Philanthropy (Filantropizm) kelimesinin türkçe olarak genel karşılığı hayırseverlik olarak ifade edilmektedir.
Filantropizm veya başka bir ifadeyle insanseverlik; başkalarının tıbbî, ekonomik ve sosyal standartlarını yükseltmek ve mutluluklarını artırmak için organize faaliyetler düzenlemek olarak belirtilir.

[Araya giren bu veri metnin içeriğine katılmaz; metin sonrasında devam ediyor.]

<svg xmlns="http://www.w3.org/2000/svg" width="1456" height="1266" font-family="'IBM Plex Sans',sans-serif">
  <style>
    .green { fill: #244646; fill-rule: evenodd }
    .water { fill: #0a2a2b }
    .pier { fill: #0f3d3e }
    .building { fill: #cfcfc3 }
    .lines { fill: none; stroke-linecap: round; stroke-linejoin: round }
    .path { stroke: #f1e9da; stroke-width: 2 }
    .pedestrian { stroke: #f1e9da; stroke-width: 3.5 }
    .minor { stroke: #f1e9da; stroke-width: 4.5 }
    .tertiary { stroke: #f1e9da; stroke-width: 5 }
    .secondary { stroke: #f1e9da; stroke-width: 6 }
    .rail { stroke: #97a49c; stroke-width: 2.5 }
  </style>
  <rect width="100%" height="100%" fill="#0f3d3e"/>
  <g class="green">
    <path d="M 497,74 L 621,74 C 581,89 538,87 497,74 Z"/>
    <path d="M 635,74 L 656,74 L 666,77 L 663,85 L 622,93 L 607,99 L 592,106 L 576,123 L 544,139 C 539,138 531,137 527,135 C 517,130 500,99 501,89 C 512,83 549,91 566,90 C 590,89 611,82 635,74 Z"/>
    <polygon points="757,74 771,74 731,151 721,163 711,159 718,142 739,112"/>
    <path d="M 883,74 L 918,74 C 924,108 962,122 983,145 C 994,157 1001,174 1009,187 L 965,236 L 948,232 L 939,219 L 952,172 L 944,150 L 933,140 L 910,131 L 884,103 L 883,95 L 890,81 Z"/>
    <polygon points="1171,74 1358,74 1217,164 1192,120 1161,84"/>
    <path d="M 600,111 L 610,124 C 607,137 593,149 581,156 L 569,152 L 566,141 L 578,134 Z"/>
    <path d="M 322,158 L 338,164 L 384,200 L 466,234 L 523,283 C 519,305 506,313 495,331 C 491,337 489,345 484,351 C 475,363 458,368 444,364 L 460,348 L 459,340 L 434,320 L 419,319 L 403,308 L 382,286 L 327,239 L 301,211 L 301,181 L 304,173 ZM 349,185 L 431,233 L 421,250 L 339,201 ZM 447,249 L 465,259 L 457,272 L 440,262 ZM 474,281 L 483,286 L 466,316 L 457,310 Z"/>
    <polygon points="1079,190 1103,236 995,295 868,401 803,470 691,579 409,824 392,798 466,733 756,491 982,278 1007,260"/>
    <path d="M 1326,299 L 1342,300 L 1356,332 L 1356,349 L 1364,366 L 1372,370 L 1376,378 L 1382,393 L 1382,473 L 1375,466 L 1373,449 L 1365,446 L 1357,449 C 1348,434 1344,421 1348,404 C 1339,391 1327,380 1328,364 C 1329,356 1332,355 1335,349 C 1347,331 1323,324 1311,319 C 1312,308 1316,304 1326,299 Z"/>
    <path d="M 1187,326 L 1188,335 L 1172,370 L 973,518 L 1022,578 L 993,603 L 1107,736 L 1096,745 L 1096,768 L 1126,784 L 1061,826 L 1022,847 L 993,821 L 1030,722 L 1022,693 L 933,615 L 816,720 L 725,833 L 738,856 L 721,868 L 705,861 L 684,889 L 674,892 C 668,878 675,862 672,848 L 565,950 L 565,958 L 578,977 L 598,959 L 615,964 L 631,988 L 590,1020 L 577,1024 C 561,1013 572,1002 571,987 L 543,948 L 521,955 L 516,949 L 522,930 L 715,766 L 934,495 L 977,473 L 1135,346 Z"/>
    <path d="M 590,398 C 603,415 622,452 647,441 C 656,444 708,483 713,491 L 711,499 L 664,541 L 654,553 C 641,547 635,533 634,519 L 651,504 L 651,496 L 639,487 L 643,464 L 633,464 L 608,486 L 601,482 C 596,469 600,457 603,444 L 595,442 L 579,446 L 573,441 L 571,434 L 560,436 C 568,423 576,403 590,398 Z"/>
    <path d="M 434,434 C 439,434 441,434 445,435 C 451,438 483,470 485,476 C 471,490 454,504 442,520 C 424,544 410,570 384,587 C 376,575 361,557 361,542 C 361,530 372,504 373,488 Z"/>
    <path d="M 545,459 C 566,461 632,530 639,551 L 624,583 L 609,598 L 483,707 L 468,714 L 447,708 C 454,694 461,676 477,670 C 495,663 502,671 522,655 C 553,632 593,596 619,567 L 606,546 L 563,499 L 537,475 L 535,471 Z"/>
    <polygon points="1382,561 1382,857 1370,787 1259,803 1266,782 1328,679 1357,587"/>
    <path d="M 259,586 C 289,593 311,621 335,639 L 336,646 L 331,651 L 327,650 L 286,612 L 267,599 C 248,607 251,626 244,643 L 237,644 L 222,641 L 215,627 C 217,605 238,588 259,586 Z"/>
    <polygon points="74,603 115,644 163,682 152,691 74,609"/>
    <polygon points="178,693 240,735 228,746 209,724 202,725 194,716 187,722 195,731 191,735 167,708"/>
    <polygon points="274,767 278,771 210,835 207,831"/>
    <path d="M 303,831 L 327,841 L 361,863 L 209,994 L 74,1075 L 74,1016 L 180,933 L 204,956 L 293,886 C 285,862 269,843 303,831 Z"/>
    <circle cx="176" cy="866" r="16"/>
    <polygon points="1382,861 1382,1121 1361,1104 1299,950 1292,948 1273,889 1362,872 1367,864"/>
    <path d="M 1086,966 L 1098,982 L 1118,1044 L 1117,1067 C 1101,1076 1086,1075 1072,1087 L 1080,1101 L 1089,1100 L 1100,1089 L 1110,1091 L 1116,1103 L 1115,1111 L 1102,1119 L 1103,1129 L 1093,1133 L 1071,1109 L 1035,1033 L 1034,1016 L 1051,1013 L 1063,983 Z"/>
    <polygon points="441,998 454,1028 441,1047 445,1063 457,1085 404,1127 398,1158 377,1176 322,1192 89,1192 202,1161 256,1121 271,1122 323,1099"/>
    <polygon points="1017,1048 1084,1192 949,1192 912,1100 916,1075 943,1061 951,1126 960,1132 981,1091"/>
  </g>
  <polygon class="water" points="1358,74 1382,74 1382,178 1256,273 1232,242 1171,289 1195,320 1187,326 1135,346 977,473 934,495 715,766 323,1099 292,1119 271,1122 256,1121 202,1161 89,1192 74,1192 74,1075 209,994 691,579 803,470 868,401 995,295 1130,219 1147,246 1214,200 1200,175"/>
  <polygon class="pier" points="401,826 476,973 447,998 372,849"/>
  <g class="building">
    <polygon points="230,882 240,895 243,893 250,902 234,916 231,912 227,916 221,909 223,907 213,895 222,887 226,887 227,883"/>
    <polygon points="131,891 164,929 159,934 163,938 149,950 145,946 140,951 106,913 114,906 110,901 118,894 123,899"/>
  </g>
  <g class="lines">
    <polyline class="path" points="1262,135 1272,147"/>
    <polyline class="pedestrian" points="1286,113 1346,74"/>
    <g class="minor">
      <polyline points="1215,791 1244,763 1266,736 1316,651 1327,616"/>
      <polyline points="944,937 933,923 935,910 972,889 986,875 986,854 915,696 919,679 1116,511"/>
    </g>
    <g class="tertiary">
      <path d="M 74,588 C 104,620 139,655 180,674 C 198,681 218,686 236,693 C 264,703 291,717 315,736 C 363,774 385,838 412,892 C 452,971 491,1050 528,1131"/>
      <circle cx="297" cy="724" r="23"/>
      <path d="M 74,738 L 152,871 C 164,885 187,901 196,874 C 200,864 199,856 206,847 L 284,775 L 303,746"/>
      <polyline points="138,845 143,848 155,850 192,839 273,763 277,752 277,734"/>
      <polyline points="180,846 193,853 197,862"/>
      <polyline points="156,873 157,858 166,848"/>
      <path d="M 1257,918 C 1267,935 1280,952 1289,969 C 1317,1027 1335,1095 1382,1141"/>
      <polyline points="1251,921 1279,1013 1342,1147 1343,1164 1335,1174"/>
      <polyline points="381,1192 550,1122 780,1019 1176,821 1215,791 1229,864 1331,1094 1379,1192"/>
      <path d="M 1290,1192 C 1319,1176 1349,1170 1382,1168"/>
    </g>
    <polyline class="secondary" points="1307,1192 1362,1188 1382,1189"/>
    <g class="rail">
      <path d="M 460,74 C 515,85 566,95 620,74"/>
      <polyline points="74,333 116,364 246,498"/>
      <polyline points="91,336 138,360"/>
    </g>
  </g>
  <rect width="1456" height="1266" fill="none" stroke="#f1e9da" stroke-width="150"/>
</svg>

Filantropizm daha kapsamlı olan hayırseverlik kavramının bir alt kategorisidir ve İslamî vakıflar, kilise yardım grupları, antik Yunanistan'da Platon'un Akademi'si gibi oluşumlar filantropik faaliyetlere örnek olarak gösterilebilir.

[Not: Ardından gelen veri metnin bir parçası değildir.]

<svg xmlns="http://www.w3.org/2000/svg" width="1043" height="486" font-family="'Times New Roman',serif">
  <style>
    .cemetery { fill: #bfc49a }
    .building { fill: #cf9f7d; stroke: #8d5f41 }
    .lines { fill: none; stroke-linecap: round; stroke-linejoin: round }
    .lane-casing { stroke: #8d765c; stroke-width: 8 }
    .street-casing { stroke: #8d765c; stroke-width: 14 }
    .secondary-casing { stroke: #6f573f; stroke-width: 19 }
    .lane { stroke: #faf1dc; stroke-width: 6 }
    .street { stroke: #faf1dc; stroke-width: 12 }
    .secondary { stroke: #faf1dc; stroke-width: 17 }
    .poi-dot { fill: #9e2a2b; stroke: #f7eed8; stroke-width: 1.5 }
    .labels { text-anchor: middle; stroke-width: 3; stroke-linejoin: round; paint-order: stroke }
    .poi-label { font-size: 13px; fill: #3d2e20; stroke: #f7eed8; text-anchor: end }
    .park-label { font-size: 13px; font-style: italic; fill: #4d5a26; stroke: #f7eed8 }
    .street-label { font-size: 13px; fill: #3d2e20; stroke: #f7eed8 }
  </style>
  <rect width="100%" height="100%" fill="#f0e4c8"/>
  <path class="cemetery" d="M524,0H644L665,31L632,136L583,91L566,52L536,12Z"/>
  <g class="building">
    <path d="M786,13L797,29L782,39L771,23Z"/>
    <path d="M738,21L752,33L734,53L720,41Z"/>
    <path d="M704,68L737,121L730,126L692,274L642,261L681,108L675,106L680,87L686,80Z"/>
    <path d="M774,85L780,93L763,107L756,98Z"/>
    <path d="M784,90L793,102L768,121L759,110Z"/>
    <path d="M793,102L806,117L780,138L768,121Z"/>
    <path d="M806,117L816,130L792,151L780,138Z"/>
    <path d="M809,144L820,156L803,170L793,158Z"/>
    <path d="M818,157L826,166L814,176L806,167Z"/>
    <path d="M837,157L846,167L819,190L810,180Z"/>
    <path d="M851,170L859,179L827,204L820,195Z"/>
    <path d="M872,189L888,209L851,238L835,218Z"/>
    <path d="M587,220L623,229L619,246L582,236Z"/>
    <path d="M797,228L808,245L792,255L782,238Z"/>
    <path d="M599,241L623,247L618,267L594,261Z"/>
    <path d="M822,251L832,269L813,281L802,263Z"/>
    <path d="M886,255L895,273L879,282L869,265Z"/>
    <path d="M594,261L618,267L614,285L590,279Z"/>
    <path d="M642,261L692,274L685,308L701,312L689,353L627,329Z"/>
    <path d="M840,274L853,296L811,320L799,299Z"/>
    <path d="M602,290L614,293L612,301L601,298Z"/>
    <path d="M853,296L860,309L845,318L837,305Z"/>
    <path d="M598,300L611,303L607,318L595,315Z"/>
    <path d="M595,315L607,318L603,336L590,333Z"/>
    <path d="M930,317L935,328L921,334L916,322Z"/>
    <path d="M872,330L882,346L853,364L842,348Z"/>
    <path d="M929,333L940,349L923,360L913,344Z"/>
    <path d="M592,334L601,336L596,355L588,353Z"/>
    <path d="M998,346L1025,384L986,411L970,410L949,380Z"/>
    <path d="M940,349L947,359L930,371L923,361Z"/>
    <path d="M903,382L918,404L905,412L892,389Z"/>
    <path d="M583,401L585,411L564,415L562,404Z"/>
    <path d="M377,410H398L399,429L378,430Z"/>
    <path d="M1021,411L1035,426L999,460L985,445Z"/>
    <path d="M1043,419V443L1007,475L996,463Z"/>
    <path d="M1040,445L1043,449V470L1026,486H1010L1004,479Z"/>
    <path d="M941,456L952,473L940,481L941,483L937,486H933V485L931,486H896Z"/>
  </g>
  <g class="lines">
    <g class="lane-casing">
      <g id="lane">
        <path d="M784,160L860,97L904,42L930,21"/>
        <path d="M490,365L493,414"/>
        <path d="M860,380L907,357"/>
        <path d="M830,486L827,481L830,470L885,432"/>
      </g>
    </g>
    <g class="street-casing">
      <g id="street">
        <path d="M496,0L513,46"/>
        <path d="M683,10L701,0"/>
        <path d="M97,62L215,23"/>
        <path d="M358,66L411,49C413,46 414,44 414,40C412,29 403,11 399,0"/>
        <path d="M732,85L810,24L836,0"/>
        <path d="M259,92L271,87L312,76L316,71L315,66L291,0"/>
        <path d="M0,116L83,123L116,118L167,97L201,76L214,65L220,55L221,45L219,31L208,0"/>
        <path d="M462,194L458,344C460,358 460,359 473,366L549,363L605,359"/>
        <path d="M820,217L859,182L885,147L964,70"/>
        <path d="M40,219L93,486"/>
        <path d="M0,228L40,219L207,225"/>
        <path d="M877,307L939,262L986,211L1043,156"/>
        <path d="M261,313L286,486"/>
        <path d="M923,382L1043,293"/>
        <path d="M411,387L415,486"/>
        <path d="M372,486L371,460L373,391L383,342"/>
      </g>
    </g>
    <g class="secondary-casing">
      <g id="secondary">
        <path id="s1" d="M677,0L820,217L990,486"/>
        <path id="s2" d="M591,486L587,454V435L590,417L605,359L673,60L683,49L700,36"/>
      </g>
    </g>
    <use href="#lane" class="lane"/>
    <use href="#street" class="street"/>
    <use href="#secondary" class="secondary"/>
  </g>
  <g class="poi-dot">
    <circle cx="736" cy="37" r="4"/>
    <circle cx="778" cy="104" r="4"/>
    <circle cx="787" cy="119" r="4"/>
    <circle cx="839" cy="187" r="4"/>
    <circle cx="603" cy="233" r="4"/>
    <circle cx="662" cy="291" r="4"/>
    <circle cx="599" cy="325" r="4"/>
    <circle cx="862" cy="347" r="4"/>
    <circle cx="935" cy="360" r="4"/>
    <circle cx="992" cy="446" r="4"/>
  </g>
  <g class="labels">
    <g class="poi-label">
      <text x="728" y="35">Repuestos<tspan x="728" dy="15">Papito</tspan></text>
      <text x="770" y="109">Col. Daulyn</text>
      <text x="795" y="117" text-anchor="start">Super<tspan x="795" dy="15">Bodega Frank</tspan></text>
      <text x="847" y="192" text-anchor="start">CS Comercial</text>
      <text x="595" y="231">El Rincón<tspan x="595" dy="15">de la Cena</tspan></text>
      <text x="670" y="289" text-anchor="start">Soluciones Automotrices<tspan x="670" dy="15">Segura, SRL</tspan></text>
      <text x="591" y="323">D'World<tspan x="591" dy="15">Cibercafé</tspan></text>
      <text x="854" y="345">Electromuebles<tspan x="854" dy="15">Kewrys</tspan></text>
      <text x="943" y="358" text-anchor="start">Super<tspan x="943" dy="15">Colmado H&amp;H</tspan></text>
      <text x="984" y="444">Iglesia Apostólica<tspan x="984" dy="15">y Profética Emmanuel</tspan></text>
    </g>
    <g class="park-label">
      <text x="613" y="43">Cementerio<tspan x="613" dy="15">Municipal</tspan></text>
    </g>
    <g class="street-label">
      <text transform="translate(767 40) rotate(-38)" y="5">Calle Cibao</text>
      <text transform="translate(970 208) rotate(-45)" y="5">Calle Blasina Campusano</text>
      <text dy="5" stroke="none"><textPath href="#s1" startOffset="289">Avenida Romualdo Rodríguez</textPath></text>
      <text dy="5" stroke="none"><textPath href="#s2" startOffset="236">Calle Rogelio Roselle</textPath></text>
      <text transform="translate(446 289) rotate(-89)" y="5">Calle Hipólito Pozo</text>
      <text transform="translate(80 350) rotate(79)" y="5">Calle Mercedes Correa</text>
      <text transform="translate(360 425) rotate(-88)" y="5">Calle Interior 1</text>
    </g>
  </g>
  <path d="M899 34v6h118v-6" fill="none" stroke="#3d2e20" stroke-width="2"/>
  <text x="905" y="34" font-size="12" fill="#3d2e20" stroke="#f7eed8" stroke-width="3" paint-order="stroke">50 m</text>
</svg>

Aşağıda diğer kelime anlamları da yer almakta;
1. Hayırseverlik
2. İyilikseverlik
3. İnsancıllık
4. İnsan Sevgisi
İNSAN, sadece insan ve insana ait değerler.

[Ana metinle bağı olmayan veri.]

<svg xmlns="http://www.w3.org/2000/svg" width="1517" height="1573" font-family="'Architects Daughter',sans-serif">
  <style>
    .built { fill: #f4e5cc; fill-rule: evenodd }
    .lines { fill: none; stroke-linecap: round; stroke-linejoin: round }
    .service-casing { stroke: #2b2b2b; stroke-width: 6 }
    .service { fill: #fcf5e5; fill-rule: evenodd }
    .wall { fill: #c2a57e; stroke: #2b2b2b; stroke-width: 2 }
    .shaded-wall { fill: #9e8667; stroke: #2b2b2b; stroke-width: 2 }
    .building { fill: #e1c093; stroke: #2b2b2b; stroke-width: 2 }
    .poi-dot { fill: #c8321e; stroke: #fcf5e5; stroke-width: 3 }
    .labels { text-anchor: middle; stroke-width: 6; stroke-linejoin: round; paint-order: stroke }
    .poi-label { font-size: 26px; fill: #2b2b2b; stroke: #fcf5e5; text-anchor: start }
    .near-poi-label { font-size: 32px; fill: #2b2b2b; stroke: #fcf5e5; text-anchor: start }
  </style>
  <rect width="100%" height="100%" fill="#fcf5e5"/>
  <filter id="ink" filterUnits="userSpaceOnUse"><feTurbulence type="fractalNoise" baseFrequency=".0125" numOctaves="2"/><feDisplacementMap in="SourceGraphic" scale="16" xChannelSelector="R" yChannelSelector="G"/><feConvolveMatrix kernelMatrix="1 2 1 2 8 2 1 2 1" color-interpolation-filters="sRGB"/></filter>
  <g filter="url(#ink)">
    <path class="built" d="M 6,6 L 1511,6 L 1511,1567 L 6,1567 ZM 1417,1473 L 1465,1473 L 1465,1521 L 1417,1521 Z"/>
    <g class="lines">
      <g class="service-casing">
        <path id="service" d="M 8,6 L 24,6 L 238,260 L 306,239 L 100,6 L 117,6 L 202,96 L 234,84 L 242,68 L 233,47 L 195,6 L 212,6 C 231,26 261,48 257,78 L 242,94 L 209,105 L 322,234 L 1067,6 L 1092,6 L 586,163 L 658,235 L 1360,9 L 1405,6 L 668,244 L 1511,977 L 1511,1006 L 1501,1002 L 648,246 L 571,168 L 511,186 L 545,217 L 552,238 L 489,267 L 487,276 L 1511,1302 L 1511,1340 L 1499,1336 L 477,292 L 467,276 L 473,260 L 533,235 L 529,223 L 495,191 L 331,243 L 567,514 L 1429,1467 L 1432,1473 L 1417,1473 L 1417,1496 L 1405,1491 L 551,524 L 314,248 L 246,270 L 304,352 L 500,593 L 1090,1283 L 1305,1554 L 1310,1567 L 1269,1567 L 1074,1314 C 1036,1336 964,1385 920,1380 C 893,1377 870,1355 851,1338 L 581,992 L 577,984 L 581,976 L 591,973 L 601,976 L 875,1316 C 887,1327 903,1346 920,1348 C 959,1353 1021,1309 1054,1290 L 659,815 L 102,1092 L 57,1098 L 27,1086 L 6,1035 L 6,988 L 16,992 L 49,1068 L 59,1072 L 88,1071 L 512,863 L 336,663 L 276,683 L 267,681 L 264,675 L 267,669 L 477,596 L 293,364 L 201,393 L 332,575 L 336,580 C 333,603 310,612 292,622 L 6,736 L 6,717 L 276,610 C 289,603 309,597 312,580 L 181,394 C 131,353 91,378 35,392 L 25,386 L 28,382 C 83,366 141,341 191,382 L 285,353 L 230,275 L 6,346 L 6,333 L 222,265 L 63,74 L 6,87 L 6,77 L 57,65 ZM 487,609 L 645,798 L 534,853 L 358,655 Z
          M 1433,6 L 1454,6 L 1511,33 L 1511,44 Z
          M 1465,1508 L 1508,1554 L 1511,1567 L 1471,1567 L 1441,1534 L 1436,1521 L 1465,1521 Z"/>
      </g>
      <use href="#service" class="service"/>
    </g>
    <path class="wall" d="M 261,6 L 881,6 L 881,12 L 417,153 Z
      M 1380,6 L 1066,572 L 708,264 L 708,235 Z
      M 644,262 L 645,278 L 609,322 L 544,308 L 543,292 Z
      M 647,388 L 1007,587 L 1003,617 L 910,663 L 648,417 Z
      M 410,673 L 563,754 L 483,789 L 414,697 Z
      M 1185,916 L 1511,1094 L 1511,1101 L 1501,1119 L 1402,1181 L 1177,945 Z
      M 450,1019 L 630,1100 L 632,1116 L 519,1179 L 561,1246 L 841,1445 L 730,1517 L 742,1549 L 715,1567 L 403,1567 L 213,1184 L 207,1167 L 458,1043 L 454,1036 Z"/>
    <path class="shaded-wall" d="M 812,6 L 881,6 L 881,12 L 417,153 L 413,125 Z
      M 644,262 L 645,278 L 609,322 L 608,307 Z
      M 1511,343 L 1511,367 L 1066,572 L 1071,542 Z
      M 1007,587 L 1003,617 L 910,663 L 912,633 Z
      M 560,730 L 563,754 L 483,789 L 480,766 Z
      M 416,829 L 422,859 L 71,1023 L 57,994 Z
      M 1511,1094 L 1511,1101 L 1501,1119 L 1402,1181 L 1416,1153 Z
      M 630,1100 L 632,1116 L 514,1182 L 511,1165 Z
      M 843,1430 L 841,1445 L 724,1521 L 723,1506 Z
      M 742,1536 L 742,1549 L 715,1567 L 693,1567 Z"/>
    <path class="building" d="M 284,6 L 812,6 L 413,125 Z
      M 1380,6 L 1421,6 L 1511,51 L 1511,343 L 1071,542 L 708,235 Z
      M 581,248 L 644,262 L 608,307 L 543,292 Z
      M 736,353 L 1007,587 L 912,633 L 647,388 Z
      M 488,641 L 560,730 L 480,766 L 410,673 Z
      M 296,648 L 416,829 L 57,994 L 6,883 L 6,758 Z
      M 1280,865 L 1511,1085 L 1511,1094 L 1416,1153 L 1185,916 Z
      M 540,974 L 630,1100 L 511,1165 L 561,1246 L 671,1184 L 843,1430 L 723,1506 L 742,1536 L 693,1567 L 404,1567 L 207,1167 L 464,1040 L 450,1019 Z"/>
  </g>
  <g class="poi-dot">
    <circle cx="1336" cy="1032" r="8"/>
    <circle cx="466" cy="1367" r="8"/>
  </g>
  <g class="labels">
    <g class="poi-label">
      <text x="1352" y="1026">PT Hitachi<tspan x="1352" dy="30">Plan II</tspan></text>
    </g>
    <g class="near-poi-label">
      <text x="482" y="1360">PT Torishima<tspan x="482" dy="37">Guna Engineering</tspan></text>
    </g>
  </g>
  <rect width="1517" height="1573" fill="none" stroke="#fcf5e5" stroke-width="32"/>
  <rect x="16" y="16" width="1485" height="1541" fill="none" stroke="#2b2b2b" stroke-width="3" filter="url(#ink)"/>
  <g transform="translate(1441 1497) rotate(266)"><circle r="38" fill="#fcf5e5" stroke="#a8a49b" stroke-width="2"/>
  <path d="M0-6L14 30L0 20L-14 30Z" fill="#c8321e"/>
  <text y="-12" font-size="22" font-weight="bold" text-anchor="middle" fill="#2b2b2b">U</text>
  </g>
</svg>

Türkçede hayırseverlik, çoğunlukla tarihi gelişimi sebebiyle bireylerin dini, vicdani veya duygusal güdülerinden hareketle yaptıkları yardım faaliyetlerini çağrıştırmaktadır. Ancak uluslararası düzeyde filantropizm terimi bu çağrışımlardan ziyade birey ve kurumların içinde bulundukları toplumların refah seviyesini yükseltmek amacıyla aksiyonda bulunmaları şeklinde tanımlanmaktadır (Vikipedi).
Peki nasıl bir insan tipine ve değer odaklı (Filantropizm) zihin yapısına sahip olmamız gerekiyor?
Sadece kendin için değil, sadece şirketin için değil, daha kapsayıcı bir anlayış ile çemberin dışına çıkarak toplumsal, ulusal ve evrensel değer yaratacak işleri de vizyonumuza ve eylemlerimize koysak olmaz mı?
Nesnel bakış açısını ve anlayışını bir kenara bırakarak önce değer üretsek olmaz mı?
Ben değil biz olma gücünü ve birlikteliğini oluştursak olmaz mı?
Sürdürebilir rekabet için rekaberlik prensiplerini benimsemeye başlasak olmaz mı?
Bizden sonra bırakacağımız hikayeyi kimlerin, nasıl okuyacağını ve yorumlayacağını şimdiden belirlesek olmaz mı?